• [Study questions]:
1. Answer these questions using the piece on the public option and reconciliation below.
(a) Who does the piece say has the final say on whether reconciliation can be used?
(b) How many votes does the piece say are needed to pass reconciliation?
(c) Which four Democratic Senators are named as being in real trouble in the polls?
2. Retype the portion of the piece on the public option and reconciliation between "I have seen" and "existing tax code.", inclusive, changing nothing.

• [Passage provided]:
This notion is at the most a pipe dream and we must take a serious look at the Senate today. There are a few major obstacles that need to be overcome.
Can it be included in reconciliation?
I have seen a lot of liberals throw out the word like it is some instant magic bullet, but it’s far from it. Reconciliation is generally used to affect existing programs and/or laws. Creating a public option would be something new and I can’t find when that has occurred before. Some might point to the Bush tax cuts, but in reality that was nothing more than altering the existing tax code.
A decision to use reconciliation isn’t ultimately up to Harry Reid. It’s not even up to a Senator. Instead the final say of if we could use it or not lies in the hands of one man , Alan Frumin, the Senate Parliamentarian. He and he alone decides if the rules of the Senate would allow something that creates a new, massive government program to be included in reconciliation.
It’s all about timing
Even if this idea passes the hurdles above we still have to consider timing. Reconciliation must be used on expense appropriation bills so there isn’t that much of an opportunity to use it. If this is the route Harry Reid and President Obama are hoping to go then they must start it the minute the current bill is passed. Any delay would be fatal to the measure, and given the health care fatigue the Congress and nation as a whole is facing, the odds of that happening are about the same as you or me hitting the lottery.
2010 or bust
The Democrats hold a solid majority – one that hasn’t been seen in decades. That isn’t going to be the case come 2011. Simply put we have a bunch of Democratic Senators who are in real trouble in the polls, and these are almost all people who would support this measure. They include Gillibrand, Specter, Dodd and even Reid. The main one we could lose, Lincoln is actually ahead in the polling right now.
So if those 4 lose, we are left with 56. We need 50 votes to pass reconciliation, and we will still have Senators who have been dead set against the public option – Joe Lieberman, Evan Bayh, Mary Landrieu, Blanche Lincoln, Ben Nelson, Bill Nelson, Kent Conrad, Max Baucus, Tom Carper and Mark Pryor. That would leave us with 46 votes – 4 shy of the needed 50. Like we have heard time and time again during the debate, the math isn’t there.
After 2009, who knows when we would have a chance at this again. Chances are we won’t see it for a generation. Like wise with the current state of health care reform putting off so much of the base, we are facing a bigger threat of having a Republican majority in one or two of the houses in 2012, and if the Republicans actually ended up taking over again and this bill doesn’t do 110% of what it’s promised, then we really risk seeing the current bill removed by a Republican controlled Congress.

Recorded data:
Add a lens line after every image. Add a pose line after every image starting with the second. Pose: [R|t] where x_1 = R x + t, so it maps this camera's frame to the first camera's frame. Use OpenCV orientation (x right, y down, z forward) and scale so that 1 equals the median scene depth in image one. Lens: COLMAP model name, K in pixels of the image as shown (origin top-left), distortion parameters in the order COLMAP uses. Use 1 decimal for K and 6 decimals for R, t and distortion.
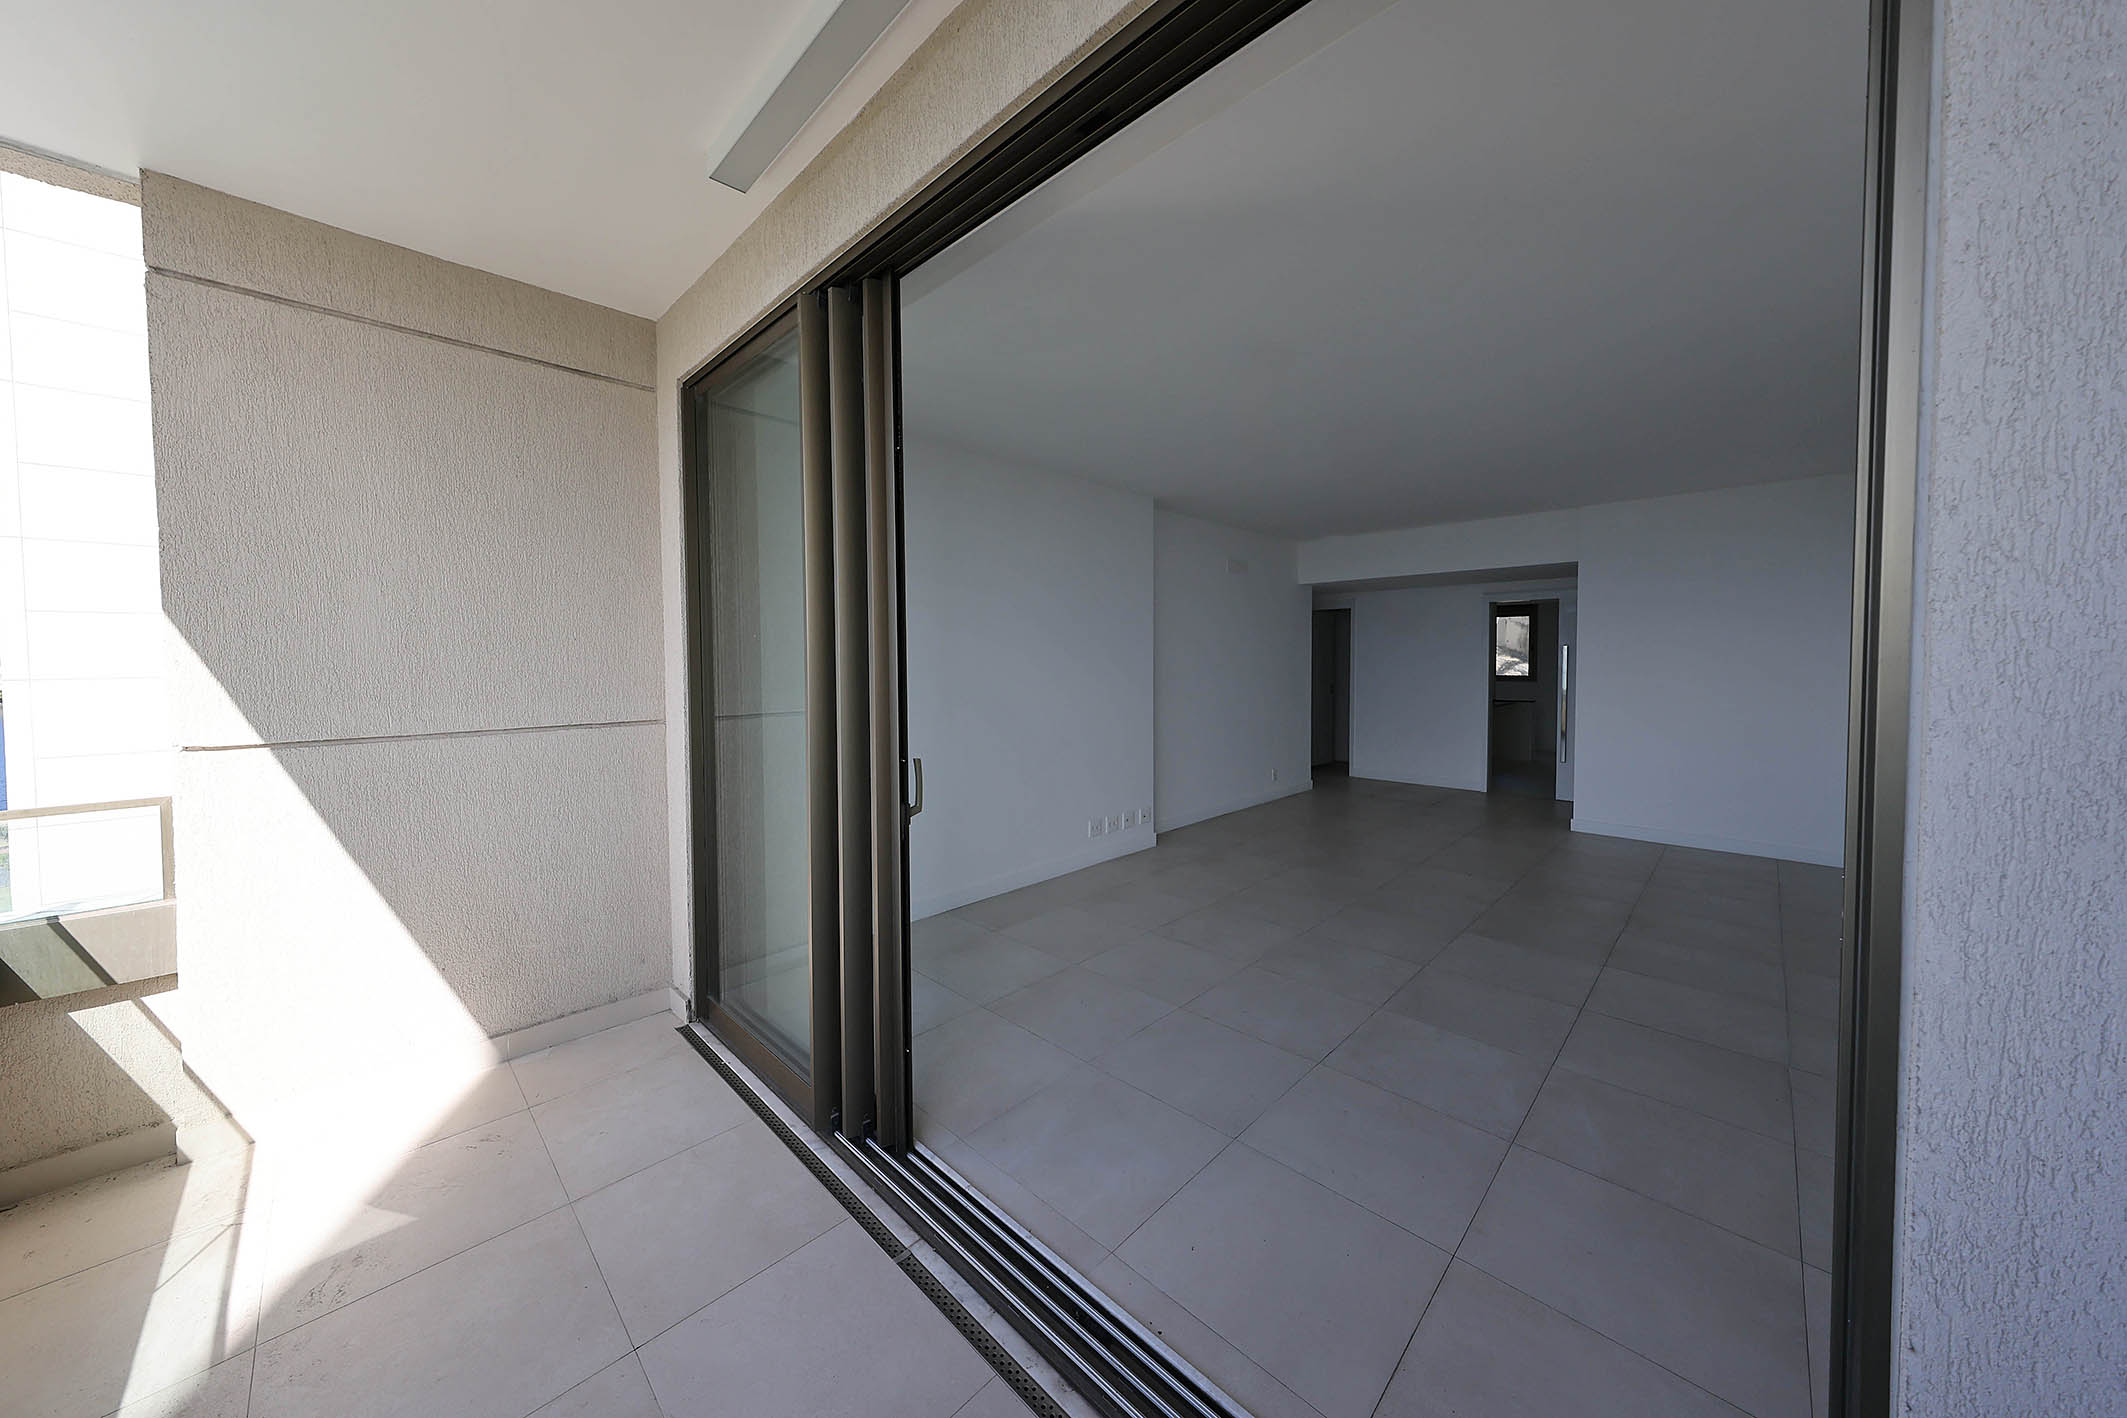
lens RADIAL K [[713.0, 0, 1020.7], [0, 713.0, 685.9], [0, 0, 1]] dist [0.001975, 0.000132]
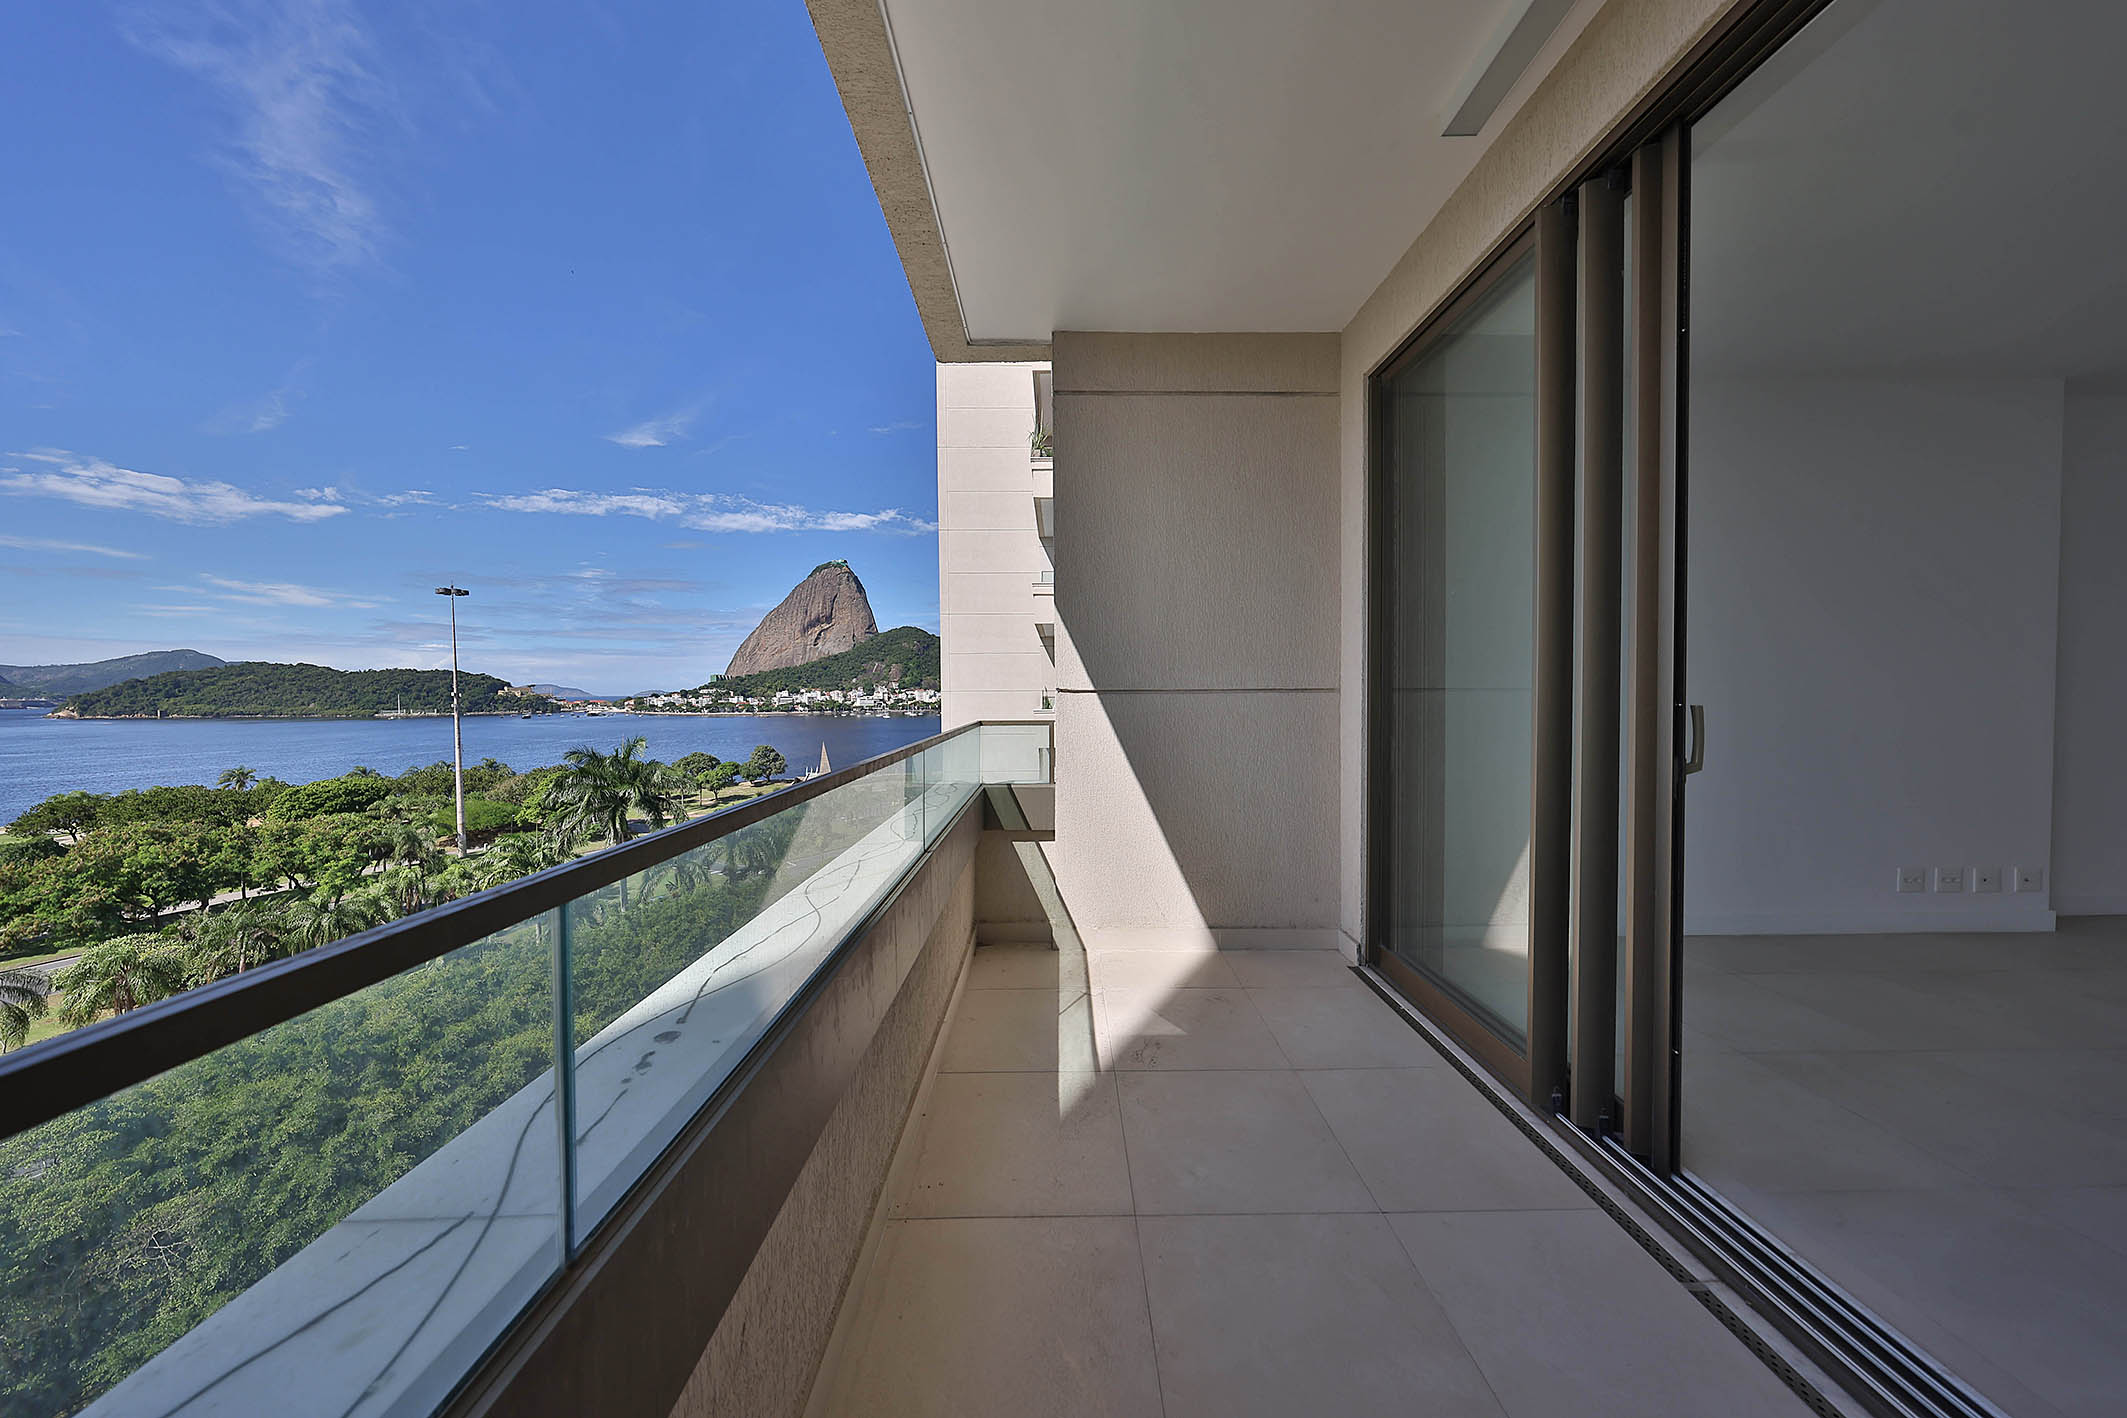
lens RADIAL K [[649.2, 0, 1064.6], [0, 649.2, 708.7], [0, 0, 1]] dist [0.000512, 0.000354]
pose [[0.731867, 0.016305, -0.681253, -0.165558], [-0.020129, 0.999795, 0.002304, 0.117106], [0.681150, 0.012026, 0.732045, -0.048374]]
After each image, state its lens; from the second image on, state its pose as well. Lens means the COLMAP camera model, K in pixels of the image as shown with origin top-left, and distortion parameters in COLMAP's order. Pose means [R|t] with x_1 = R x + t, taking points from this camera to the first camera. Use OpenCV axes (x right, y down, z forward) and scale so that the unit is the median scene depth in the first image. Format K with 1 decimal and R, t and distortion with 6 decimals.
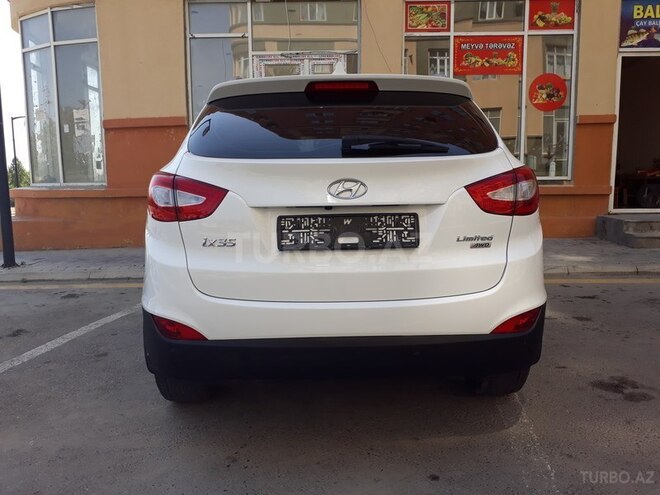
lens RADIAL K [[546.4, 0, 330.0], [0, 546.4, 247.5], [0, 0, 1]] dist [0.014667, -0.015081]
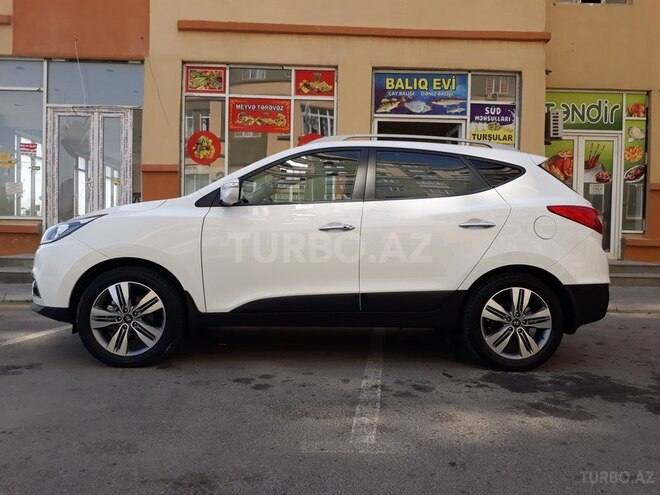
lens RADIAL K [[546.4, 0, 330.0], [0, 546.4, 247.5], [0, 0, 1]] dist [0.014667, -0.015081]
pose [[0.998390, 0.025380, 0.050736, 0.384726], [-0.021070, 0.996264, -0.083748, 0.012429], [-0.052672, 0.082544, 0.995195, -0.109151]]
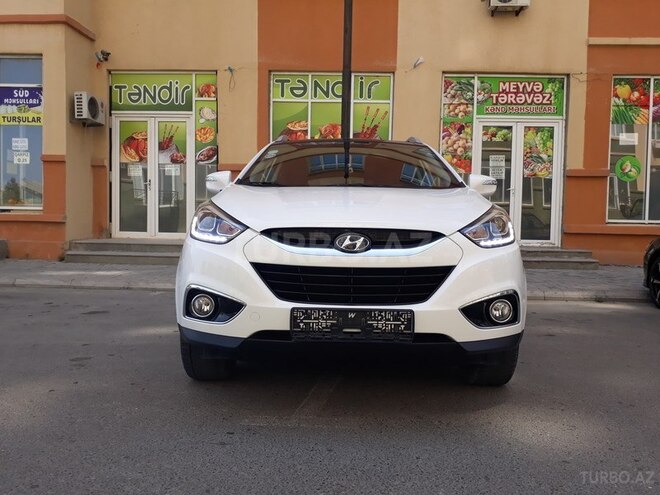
lens RADIAL K [[524.7, 0, 339.6], [0, 524.7, 246.3], [0, 0, 1]] dist [-0.006752, -0.003644]
pose [[0.998582, 0.035025, -0.040085, 1.521441], [-0.036987, 0.998098, -0.049313, -0.018792], [0.038281, 0.050726, 0.997979, -0.086370]]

• [Per-task answers]:
1.
(a) Alan Frumin, the Senate Parliamentarian.
(b) 50 votes.
(c) Gillibrand, Specter, Dodd and Reid.

2.
I have seen a lot of liberals throw out the word like it is some instant magic bullet, but it’s far from it. Reconciliation is generally used to affect existing programs and/or laws. Creating a public option would be something new and I can’t find when that has occurred before. Some might point to the Bush tax cuts, but in reality that was nothing more than altering the existing tax code.